6. Empirical Results and Impact in Medical Segmentation

MedNeXt and its enhanced variants (notably EMedNeXt and MedNeXt-v2) have demonstrated:

• Consistently superior Dice and boundary (e.g., normalized surface Dice) metrics versus nnU-Net and transformer-based competitors across benchmark datasets and tasks (BraTS, AMOS22, KiTS19, BTCV) (Roy et al., 2023, Roy et al., 19 Dec 2025).
• On low-quality, limited-data settings (e.g., sub-Saharan Africa MRI), incremental architectural and training enhancements provide reproducible gains:

Model/Enhancement	Mean DSC	NSD (0.5 mm)	NSD (1.0 mm)
MedNeXt V1 baseline	0.839	0.395	—
+ MedNeXt V2 backbone	0.873	0.472	—
+ SSA fine-tuning	0.884	0.518	—
+ “Base=3” channels	0.878	0.513	—
+ Ensemble models	0.896	0.537	—
+ Optimized postprocessing	0.897	0.541	0.84

Boundary adherence and small lesion recovery are particularly improved, as evidenced by normalized surface Dice and visualizations (Jaheen et al., 31 Jul 2025).
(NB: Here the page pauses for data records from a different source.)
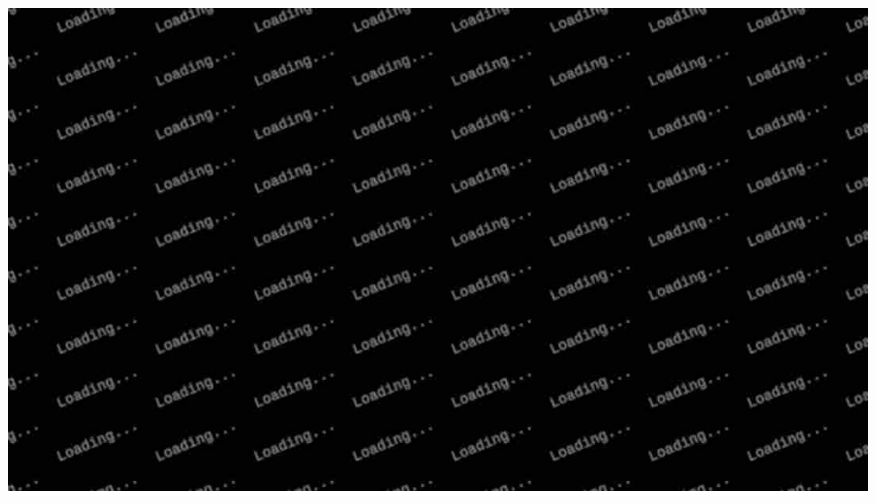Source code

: <video class='lazyload' playsinline nocontrols muted data-autoplay preload='none' loop data-poster='./../images/loadingvideo.jpg'>
  <source src="./../videos/DIU37/08 - clouds.webm" type='video/webm; codecs="vp8, vorbis"'>
  <source src="./../videos/DIU37/08 - clouds.mp4" type='video/mp4; codecs=avc1.42E01E,mp4a.40.2'>
</video>

<div id="container1" class="twentytwenty-container">
 <img width="100%" height="100%" class="lazyload" src="./../images/loading.jpg"
  data-src="./../images/DIU37/tv-32080-1090px.jpg"
  data-srcset="./../images/DIU37/tv-32080-512px.jpg 512w,
  ./../images/DIU37/tv-32080-768px.jpg 768w,
  ./../images/DIU37/tv-32080-1090px.jpg 1090w"
  sizes="(min-width: 1218px) 1090px,
  (min-width: 768px) 87vw,
  89vw" />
For breast tumor segmentation, UpKern-initialized large-kernel MedNeXt achieved Dice score 0.67 and normalized Hausdorff 0.24, outperforming baseline $3\times3\times3$ models (Dice 0.64, Hausdorff 0.30) (Musah, 3 Aug 2025).

7. Comparison to Related Architectures and Future Directions

Compared to transformer-based architectures (SwinUNETR, UNETR), MedNeXt achieves superior performance in data-limited contexts due to higher convolutional inductive bias and stable optimization. MedNeXt-v2’s introduction of 3D GRN further addresses feature collapse during width scaling, supporting larger, more expressive models (Roy et al., 19 Dec 2025).

Ablation studies demonstrate diminishing returns for width scaling when pretraining data is fixed, and a more substantial advantage from input patch/context scaling on boundary-sensitive tasks. The UpKern mechanism enables stable training of large receptive fields on small datasets where naive training would fail (Musah, 3 Aug 2025).

Limitations include increased computational and memory costs for large kernels, and the challenge of generalizing “from scratch” when scaling up receptive fields. Proposed future work includes dynamic kernel sizing within/ across blocks, integration of clinical variables via cross-modal attention, and advanced post-hoc calibration for downstream clinical predictions.

MedNeXt’s open-source implementations are available, notably in the nnU-Net pipeline, facilitating further comparative study and application (Roy et al., 2023, Jaheen et al., 31 Jul 2025, Roy et al., 19 Dec 2025, Musah, 3 Aug 2025).